Reproduce the records word for word, from the first line to the line containing "at the end of the swelling and pain.".

**GIVEN DATA:**
──────

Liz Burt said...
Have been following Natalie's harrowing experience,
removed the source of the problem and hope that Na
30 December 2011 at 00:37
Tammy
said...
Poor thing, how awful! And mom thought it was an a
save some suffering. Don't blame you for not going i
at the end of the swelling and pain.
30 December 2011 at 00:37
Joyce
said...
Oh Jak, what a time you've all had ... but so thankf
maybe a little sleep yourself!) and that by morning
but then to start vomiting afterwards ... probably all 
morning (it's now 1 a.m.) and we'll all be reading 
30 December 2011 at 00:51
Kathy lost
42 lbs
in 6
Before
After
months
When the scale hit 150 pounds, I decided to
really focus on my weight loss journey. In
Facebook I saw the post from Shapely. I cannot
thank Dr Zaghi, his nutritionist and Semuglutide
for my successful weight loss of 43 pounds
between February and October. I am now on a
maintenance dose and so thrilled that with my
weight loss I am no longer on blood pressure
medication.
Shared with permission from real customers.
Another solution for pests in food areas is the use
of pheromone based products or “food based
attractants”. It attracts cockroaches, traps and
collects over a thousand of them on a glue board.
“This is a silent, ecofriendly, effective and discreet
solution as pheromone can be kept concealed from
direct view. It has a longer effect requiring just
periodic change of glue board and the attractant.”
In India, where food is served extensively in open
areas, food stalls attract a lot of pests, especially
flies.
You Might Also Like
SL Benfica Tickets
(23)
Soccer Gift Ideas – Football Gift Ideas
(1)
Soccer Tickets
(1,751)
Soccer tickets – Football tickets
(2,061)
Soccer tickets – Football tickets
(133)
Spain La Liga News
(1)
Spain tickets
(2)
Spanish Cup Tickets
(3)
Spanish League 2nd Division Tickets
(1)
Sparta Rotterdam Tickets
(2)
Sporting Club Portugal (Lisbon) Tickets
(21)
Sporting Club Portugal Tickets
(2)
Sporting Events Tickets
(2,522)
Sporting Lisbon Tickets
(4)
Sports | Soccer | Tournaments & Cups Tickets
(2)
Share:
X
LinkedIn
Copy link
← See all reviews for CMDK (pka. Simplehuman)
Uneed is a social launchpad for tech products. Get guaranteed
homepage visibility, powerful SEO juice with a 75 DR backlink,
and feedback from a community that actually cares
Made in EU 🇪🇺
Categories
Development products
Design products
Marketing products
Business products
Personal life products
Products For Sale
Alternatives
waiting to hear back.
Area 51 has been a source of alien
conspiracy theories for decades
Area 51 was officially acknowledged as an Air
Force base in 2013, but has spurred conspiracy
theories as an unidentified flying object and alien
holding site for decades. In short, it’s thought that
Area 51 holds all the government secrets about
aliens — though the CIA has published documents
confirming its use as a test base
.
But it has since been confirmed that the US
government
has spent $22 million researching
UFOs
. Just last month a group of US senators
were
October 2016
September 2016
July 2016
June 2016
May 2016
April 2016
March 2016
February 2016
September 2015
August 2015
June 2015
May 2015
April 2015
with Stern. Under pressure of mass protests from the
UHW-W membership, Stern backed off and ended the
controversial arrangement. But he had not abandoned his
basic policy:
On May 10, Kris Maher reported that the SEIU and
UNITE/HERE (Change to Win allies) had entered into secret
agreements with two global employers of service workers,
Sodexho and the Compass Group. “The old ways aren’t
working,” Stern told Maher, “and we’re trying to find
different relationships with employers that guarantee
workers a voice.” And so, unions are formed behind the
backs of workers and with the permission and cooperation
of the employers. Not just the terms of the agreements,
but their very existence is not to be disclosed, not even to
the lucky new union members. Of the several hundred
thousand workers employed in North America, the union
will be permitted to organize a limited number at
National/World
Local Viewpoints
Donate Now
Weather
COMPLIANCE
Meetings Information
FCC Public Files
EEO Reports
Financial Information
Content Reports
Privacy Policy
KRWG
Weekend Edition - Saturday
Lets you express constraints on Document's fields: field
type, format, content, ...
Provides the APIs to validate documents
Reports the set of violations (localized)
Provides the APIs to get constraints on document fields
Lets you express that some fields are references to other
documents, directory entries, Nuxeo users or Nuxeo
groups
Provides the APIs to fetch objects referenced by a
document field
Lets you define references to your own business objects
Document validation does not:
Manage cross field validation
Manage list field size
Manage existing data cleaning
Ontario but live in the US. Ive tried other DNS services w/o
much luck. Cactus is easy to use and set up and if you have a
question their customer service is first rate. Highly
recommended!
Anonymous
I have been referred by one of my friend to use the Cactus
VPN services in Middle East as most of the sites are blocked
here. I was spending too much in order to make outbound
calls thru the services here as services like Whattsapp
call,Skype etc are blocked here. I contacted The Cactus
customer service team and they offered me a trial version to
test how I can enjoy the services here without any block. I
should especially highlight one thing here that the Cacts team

──────

**WRITTEN RESPONSE:**
Liz Burt said...
Have been following Natalie's harrowing experience,
removed the source of the problem and hope that Na
30 December 2011 at 00:37
Tammy
said...
Poor thing, how awful! And mom thought it was an a
save some suffering. Don't blame you for not going i
at the end of the swelling and pain.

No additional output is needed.